Les concours, chez Carré d’Art (3 salons à Reims), on connaît. Lauréat du Mercure d’Or, qui voit s’affronter toutes les catégories d’artisans et de commerçants, Grand Prix pour la France du Global Business Awards, l’entreprise a plusieurs fois été récompensée pour son dynamisme. Et quand des collaborateurs ont l’occasion de participer à des challenges, par exemple inter-CFA pour les juniors, «on les y encourage», note Magaly de Geyter, l’une des 3 responsables. L’an dernier, Carré d’Art a franchi une étape supplémentaire en lançant un concours annuel entre sa trentaine de collaborateurs, centré sur l’artistique. «L’idée : exploiter les tendances, l’univers decouleurs de l’année, pour créer sa propre «image de l’été». les collaborateurs se répartissaient en équipes de 3, l’un chargé de la couleur, l’autre du coiffage, le dernier du maquillage. C’est du volontariat, mais presque tous participent.» Bien sûr, tout se clôt par un cocktail festif. Récompense ? L’équipe gagnante part à Londres pour le Hair Beauty Show. «Ce concours les oblige à former des équipes, à échanger des points de vue sur la couleur, à faire des recherches dans les magazines...» estime Magaly de Geyter. «Vraiment, c’est formateur et gratifiant.» Le business ne perd pas pour autant ses droits. «Avoir une réflexion personnelle sur les tendances du moment permet aussi aux collaborateurs d’en parler à la clientèle.» Le jury comprend entre autres l’agence de communication en charge de l’image du salon, un styliste rémois, et, innovant, certains «collègues coiffeurs» de la ville. «D’ailleurs, on envisage de créer un événement encore plus beau en incluant un de nos confrères dans le prochain concours !» Affaire à suivre, donc...


FRANCIS L. RHOD (PARIS)
«Les concours forment la jeunesse!»

Chez Francis L. Rhod (8 salons à Paris et en régions, une cinquantaine de collaborateurs), les concours sont entièrement axés sur l’artistique.

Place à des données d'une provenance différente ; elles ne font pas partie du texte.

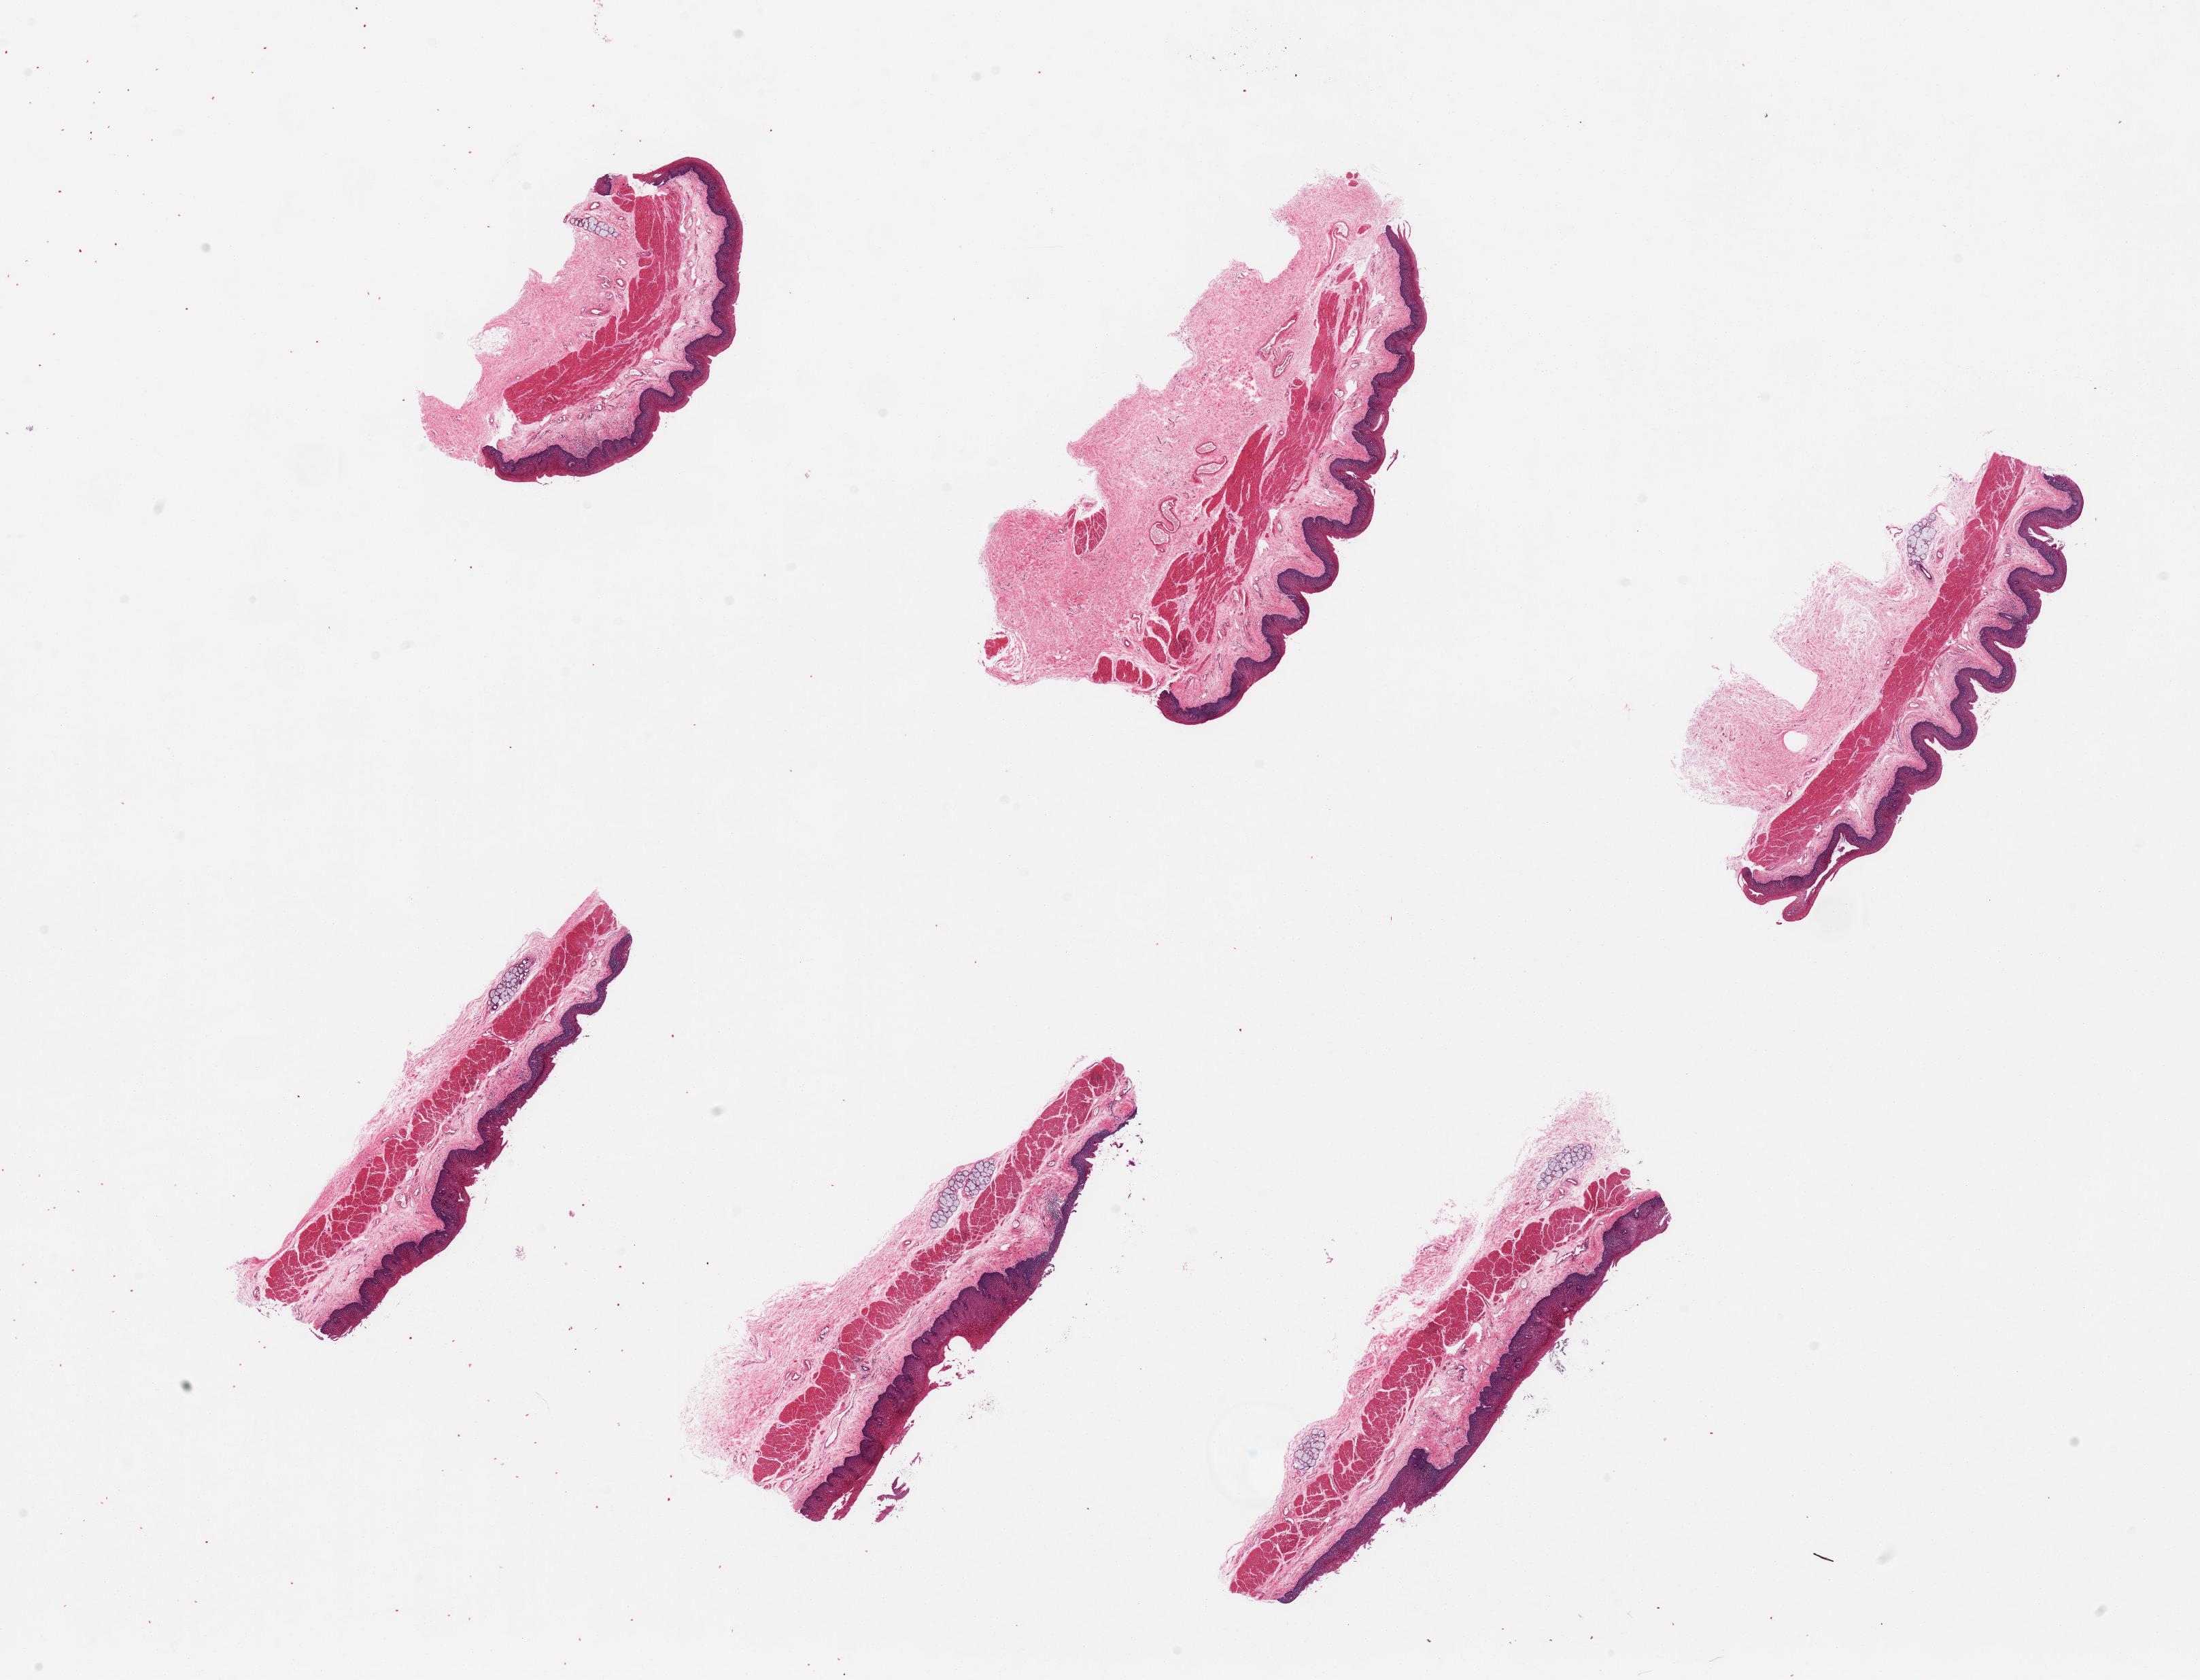
H&E whole-slide image, brightfield — a low-resolution overview of the entire scanned area, about 25.6 x 19.5 mm. PAXgene-fixed, paraffin-embedded tissue. Section of esophageal mucous membrane (target tissue). Donor tissue sample. Donor: female.
Pathologist's review note for this sample: 6 pieces, few submucosal glands (some marked).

Deux niveaux existent, entre les juniors du groupe, et entre les salons. Ainsi, une fois par an, les juniors, répartis en 3 niveaux (1ère ou 2ème année de CAP, BP), passent 3 épreuves : coupe d’inspiration libre, travail de coupe et couleur adossé aux collections du groupe, chignon «libre». Le jury est interne au groupe. Pour Francis L. Rhod, «c’est un des éléments qui me permet de juger de leur progression en fin d’année. C’est aussi le moyen de faire ressortir les meilleurs d’entre eux : ensuite je les emmène sur des plateaux, en séances de photos...» Une fois par an également, un trophée inter-salons permet à chaque équipe de présenter, en une vingtaine de minutes, un mini-show centré sur la collection de l’année. Là, le jury, outre des membres du groupe, accueille des «extérieurs» -journalistes, maquettistes, photographes... L’idée est, ainsi, de créer une dynamique interne motivante au sein de chaque salon, axée sur la création.